Investigação apura movimentações financeiras sem compatibilidade econômica
A operação é conduzida pela Central de Polícia Judiciária de Presidente Venceslau em conjunto com o Grupo de Atuação Especial de Combate ao Crime Organizado (Gaeco) do Ministério Público de Presidente Prudente.
As apurações investigam um suposto esquema de lavagem de dinheiro com ramificações empresariais, patrimoniais e financeiras envolvendo a influenciadora digital Deolane Bezerra e integrantes da facção criminosa.
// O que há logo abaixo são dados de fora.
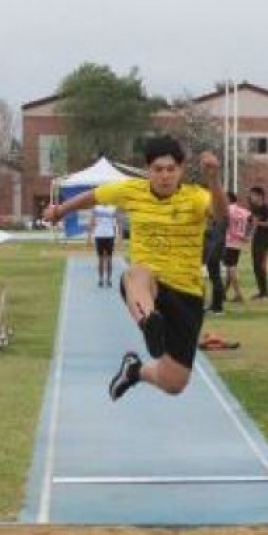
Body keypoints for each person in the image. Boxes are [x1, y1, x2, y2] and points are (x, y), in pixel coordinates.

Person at [44, 136, 225, 400]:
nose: (165, 176)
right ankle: (149, 322)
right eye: (158, 169)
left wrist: (214, 180)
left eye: (171, 169)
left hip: (187, 294)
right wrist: (60, 211)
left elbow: (220, 214)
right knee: (137, 273)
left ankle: (135, 371)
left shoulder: (196, 197)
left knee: (174, 383)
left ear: (181, 170)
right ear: (147, 170)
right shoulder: (131, 190)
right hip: (148, 286)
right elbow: (93, 196)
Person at [222, 191, 251, 304]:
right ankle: (223, 293)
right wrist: (246, 235)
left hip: (229, 241)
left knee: (231, 268)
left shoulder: (227, 210)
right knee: (230, 267)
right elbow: (251, 220)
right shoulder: (243, 211)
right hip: (238, 242)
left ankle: (238, 294)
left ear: (228, 199)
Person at [247, 185, 268, 299]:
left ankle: (264, 293)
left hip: (264, 240)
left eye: (253, 195)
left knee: (260, 265)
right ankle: (261, 291)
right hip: (256, 239)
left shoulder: (265, 208)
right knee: (255, 266)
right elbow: (251, 223)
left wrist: (258, 223)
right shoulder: (254, 209)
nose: (251, 197)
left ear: (260, 196)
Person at [203, 195, 227, 315]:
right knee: (214, 278)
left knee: (216, 278)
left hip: (214, 251)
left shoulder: (219, 218)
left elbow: (214, 236)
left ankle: (217, 307)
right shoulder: (219, 218)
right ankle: (214, 305)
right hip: (214, 250)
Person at [88, 201, 119, 288]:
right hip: (99, 235)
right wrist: (89, 236)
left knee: (109, 259)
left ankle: (109, 279)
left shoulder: (113, 207)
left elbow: (117, 221)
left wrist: (118, 236)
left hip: (110, 236)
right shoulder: (96, 207)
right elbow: (92, 221)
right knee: (100, 259)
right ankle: (101, 279)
De acordo com os investigadores, foram identificadas movimentações milionárias sem lastro econômico compatível com as operações registradas. Também teriam sido detectados mecanismos voltados à circulação de recursos e à ocultação da origem do dinheiro.
Entre os elementos analisados estão empresas consideradas de fachada, utilização de contas bancárias para movimentação financeira e aquisição de bens de alto valor como forma de dificultar o rastreamento dos recursos.
As autoridades afirmam que esses mecanismos teriam sido empregados para ocultar patrimônio e criar obstáculos ao acompanhamento da origem e do destino dos valores.
Celular apreendido em operação anterior deu origem às novas apurações
A investigação que culminou na Operação Vérnix teve origem em uma fase anterior da Operação Lado a Lado.
Segundo a Polícia Civil e o Ministério Público, o avanço das investigações ocorreu após a apreensão de um telefone celular. A análise do conteúdo do aparelho revelou conversas com pessoas ligadas à cúpula da organização criminosa e indicativos de repasses financeiros.
Com base nesses elementos, os investigadores ampliaram a apuração e instauraram novos procedimentos para acompanhar possíveis conexões financeiras e empresariais.
Ao longo do trabalho investigativo, foram abertos três inquéritos policiais sucessivos. Conforme as autoridades, esse conjunto de diligências permitiu identificar uma estrutura que teria sido utilizada para ocultar e movimentar recursos de origem ilícita por meio de empresas e pessoas interpostas.
Investigações começaram em 2019 após apreensão em penitenciária
As investigações tiveram início em 2019, após apreensões realizadas na Penitenciária II de Presidente Venceslau.
Na ocasião, foram encontrados bilhetes e manuscritos que, segundo os investigadores, indicavam atuação de lideranças criminosas e apontavam possíveis ameaças direcionadas a agentes públicos.
A partir desse material, a Polícia Civil iniciou o aprofundamento das apurações, com foco na identificação de estruturas financeiras e patrimoniais relacionadas ao grupo investigado.
Durante o desenvolvimento do caso, as diligências também indicaram conexões entre investigados e integrantes da organização criminosa, além da utilização de estruturas empresariais para dificultar o rastreamento das movimentações financeiras.
Caso tem desdobramentos internacionais
A Operação Vérnix também alcançou investigados que estariam fora do Brasil.
Segundo as autoridades, três pessoas localizadas na Itália, Espanha e Bolívia tiveram inclusão solicitada na Lista Vermelha da Interpol. O procedimento conta com apoio da Polícia Federal e do Ministério Público para localização e adoção das medidas legais cabíveis.
As medidas internacionais integram o conjunto de ações voltadas ao acompanhamento de movimentações e localização de investigados fora do território nacional.
Apoio operacional e foco no combate à lavagem de capitais
A execução da operação contou com apoio operacional do Departamento de Operações Policiais Estratégicas (Dope) para o cumprimento das diligências.
De acordo com a Polícia Civil e o Ministério Público, a Operação Vérnix integra estratégias voltadas ao enfrentamento do crime organizado, especialmente por meio do combate à lavagem de capitais e da tentativa de enfraquecer estruturas financeiras utilizadas por organizações criminosas.